We let the carcass hang over night and then the next day began the process of cutting and wrapping. With a little help from a couple of V's family members (whom I don't think had actually ever done this before, either) and a book - as well as a couple calls to my parents - we began. When the suggestion was made (around 4pm) that we could some of it today and the rest tomorrow, my face showed my opinion clearly: "no way!" It wasn't bad work - but it was not something I wanted to drag into a 3 day process. Although when I heard the concern in my Mom's voice when I said we were about a quarter done (after working for a couple hours) I thought we may need to call them in as reinforcements. Luckily - V's Dad had the same idea, he made a call to a local neighbour who hunts a lot and in a couple hours later we had we being guided by the 'pros': 4 gents in camouflage arrived to help out, they'd been delayed because they had to finish gutting out the deer they had shot earlier.
With their help - we finished up around 10 and by midnight (after all the cleaning was done) fell into bed, exhausted but feeling fulfilled and accomplished. All that remained to do was grind the hamburger (which you do later, after it has frozen a bit) and to divide out the packages among the family.
Now some of you would know me as a fairly strict vegetarian but that was driven by the mistrust I felt for the food I was finding in the grocery stores and restaurants, in our mainstream way of raising and growing food. And for that time in my life and with what was around me - being vegetarian and sticking to a label that was a bit more black/white made it easier for me to make choices and to also communicate to other my choices. In reality - it was never was that black/white. So I am embracing the grey as a beautiful shade to paint with and am finding out that most people 'get it' and accept it. At least the people who matter to me and that I am around a lot.

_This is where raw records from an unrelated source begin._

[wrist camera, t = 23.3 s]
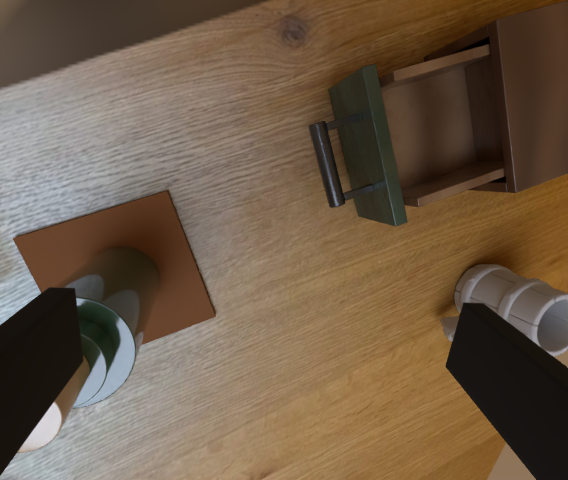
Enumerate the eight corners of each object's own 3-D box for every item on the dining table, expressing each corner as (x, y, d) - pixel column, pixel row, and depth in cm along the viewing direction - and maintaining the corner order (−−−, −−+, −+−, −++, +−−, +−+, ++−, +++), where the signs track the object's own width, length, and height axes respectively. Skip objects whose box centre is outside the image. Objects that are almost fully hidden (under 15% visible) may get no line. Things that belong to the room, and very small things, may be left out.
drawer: (320, 229, 34) (350, 243, 27) (285, 100, 31) (309, 81, 24) (476, 174, 37) (536, 174, 30) (459, 52, 34) (522, 23, 27)
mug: (510, 301, 43) (623, 348, 31) (434, 348, 41) (523, 415, 30) (495, 250, 41) (611, 280, 29) (415, 297, 39) (503, 348, 28)
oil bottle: (73, 252, 29) (-110, 368, 12) (153, 240, 31) (92, 328, 13) (92, 322, 31) (-48, 516, 13) (167, 307, 32) (129, 465, 15)
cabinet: (445, 188, 38) (516, 193, 29) (423, 57, 34) (496, 19, 26) (557, 148, 40) (652, 142, 32) (547, 22, 37) (651, -23, 28)
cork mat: (15, 237, 28) (12, 238, 28) (167, 190, 31) (167, 190, 30) (82, 365, 32) (80, 368, 31) (215, 314, 34) (215, 316, 33)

So this is where my food journey has taken me - I have learned about the delights of local food in Italy, have been an avid label reader and discerning shopper in the Netherlands, have sung the praises of the organic veg and fruit I could get delivered to my doorstep in Singapore, have sampled local delights like fresh caught and grilled fish in Laos, and now I am getting even closer to my food in Canada: working my way to become producer as well as consumer and enjoying the sense of fulfilment it brings to me and to those around me.
As an aside note: I really didn't know if I would be able to handle doing this... but wasn't really turned off during the process. Yet I still gag when it comes to taking out the compost or feeding the chickens scraps... I can't figure that out.